The one nice thing about it was that there were a few things on the list that jumped out at me as things that I could do, or at least take concrete steps towards achieving, almost right away. I've done a few of them, and am actively planning or working towards a couple of others, and that's been good.
On the other hand, there's another twenty-odd things on the list that are just sitting there, being things I haven't done yet. In retrospect, it might have been better to make the list, pick off the five things that I could actually take concrete action on right away, and then throw the rest out.
That's probably how I'd do it, if I was going to do anything like that at all. And then do it again when I felt the need.
For similar reasons, for years I've made a practice of leaving at least one "must do" thing undone wherever I visit. Then I don't think, "Oh, I've done everything there, why go back?" Leaving the door open to possibility is much more important to me than ticking off a list.

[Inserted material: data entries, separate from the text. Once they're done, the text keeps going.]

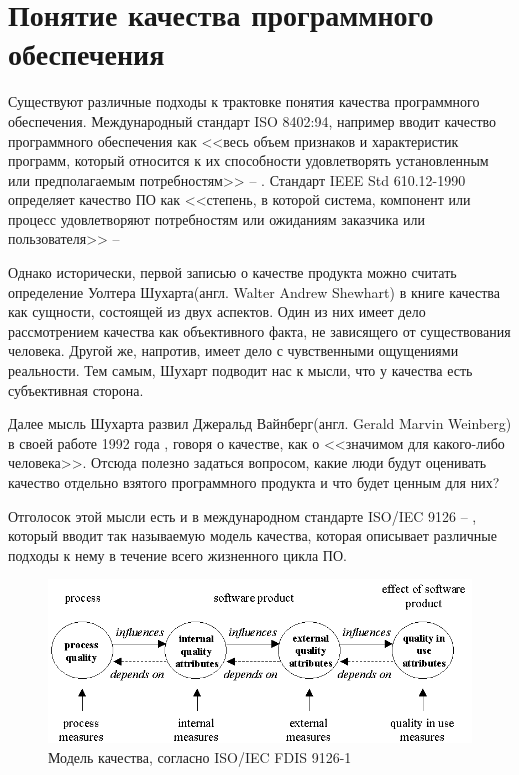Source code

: \section{Понятие качества программного обеспечения}

Существуют различные подходы к трактовке понятия качества программного обеспечения. Международный стандарт ISO 8402:94, например вводит качество программного обеспечения как <<весь объем признаков и характеристик программ, который относится к их способности удовлетворять установленным или предполагаемым потребностям>>  -- \cite{ISO840294}. Стандарт IEEE Std 610.12-1990 определяет качество ПО как <<степень, в которой система, компонент или процесс удовлетворяют потребностям или ожиданиям заказчика или пользователя>> -- \cite{1990ieee}

Однако исторически, первой записью о качестве продукта можно считать определение Уолтера Шухарта(англ. Walter Andrew Shewhart) в книге \cite{shewhart1931economic} качества как сущности, состоящей из двух аспектов. Один из них имеет дело рассмотрением качества как объективного факта, не зависящего от существования человека. Другой же, напротив, имеет дело с чувственными ощущениями реальности. Тем самым, Шухарт подводит нас к мысли, что у качества есть субъективная сторона.

Далее мысль Шухарта развил Джеральд Вайнберг(англ. Gerald Marvin Weinberg) в своей работе 1992 года \cite{weinberg1993quality}, говоря о качестве, как о <<значимом для какого-либо человека>>. Отсюда полезно задаться вопросом, какие люди будут оценивать качество отдельно взятого программного продукта и что будет ценным для них?

Отголосок этой мысли есть и в международном стандарте ISO/IEC 9126 -- \cite{ISOIEC9126}, который вводит так называемую модель качества, которая описывает различные подходы к нему в течение всего жизненного цикла ПО.

\begin{figure}[H]
  \centering
  \includegraphics[width=\textwidth]{img/quality_framework.png}
  \caption{Модель качества, согласно ISO/IEC FDIS 9126-1}
\end{figure}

I like that. I think I've been doing it more or less by chance, either because there's more stuff that would go on that list than I have time for, or because I forget things, or because they're added later. On my way home from Paris, I realized I'd missed a major museum I'd meant to go to. But I had a variety of good meals, a good conversation or two (despite my abysmal French), and visited a museum of "French prehistory." Stone points and Irish elk (and French paleontological terms aren't much different from English ones). That was also the day I discovered I like mayonnaise, actual fresh mayonnaise, the sort a random food shop in a French suburb puts on your sandwich without asking. [I will stop reminiscing here, but I am now thinking again about going back.]
I am also thinking about going back, after years of saying, "Ehhh, Paris isn't that interesting compared to the rest of France." But I have never been to the 18th Arrondissement and suddenly I really want to.